## [EXERCISE PROMPT]
Write out exactly, with no other output, the lines below from the one that contains "left knee: (127, 165)" through the end.

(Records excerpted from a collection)
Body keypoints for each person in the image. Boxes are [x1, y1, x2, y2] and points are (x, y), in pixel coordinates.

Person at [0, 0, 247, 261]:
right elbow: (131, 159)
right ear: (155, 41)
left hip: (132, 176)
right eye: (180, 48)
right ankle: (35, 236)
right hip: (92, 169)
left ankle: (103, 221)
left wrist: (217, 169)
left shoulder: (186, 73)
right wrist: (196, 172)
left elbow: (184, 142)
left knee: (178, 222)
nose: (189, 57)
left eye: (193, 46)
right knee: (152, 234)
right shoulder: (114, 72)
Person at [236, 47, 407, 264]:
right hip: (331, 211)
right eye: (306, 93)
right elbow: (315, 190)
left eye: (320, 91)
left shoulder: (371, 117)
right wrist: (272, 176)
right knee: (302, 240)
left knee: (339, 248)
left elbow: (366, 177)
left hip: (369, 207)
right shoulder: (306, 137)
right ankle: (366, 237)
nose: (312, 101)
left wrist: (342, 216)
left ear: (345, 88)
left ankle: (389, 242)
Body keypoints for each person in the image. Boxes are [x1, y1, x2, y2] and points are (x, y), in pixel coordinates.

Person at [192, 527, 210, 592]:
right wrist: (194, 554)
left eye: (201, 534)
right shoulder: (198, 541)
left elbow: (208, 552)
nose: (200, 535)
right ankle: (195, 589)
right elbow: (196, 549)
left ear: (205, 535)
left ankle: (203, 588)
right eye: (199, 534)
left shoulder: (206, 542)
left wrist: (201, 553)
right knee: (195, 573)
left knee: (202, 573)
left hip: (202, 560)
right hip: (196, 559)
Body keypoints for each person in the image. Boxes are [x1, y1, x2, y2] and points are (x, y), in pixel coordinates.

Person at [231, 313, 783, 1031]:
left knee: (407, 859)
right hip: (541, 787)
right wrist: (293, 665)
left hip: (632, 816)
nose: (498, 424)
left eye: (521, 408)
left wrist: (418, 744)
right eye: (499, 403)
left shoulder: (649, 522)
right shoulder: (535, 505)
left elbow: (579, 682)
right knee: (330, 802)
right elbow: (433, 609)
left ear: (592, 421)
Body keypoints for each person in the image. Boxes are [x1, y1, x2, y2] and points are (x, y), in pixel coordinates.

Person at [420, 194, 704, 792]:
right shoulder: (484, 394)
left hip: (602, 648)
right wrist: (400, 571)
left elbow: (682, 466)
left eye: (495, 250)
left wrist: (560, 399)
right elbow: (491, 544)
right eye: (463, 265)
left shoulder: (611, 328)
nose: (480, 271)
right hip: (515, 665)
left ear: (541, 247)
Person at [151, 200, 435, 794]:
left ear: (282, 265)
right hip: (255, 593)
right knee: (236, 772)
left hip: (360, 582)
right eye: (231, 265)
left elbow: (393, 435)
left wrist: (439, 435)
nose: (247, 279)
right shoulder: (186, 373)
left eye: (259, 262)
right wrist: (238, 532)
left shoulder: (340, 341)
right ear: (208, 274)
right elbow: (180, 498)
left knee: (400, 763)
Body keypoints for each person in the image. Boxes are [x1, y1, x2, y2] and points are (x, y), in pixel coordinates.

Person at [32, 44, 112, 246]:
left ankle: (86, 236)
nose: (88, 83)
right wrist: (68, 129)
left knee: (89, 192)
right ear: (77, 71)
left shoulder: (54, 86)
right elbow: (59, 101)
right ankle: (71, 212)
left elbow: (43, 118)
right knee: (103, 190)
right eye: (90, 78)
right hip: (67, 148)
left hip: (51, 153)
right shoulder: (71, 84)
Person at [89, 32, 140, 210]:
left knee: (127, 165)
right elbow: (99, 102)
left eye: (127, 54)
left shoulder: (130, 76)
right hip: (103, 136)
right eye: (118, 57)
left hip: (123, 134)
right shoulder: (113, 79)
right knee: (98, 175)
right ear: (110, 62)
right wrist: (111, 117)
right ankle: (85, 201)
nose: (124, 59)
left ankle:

## [TASK SOLUTION]
left knee: (127, 165)
right elbow: (99, 102)
left eye: (127, 54)
left shoulder: (130, 76)
right hip: (103, 136)
right eye: (118, 57)
left hip: (123, 134)
right shoulder: (113, 79)
right knee: (98, 175)
right ear: (110, 62)
right wrist: (111, 117)
right ankle: (85, 201)
nose: (124, 59)
left ankle:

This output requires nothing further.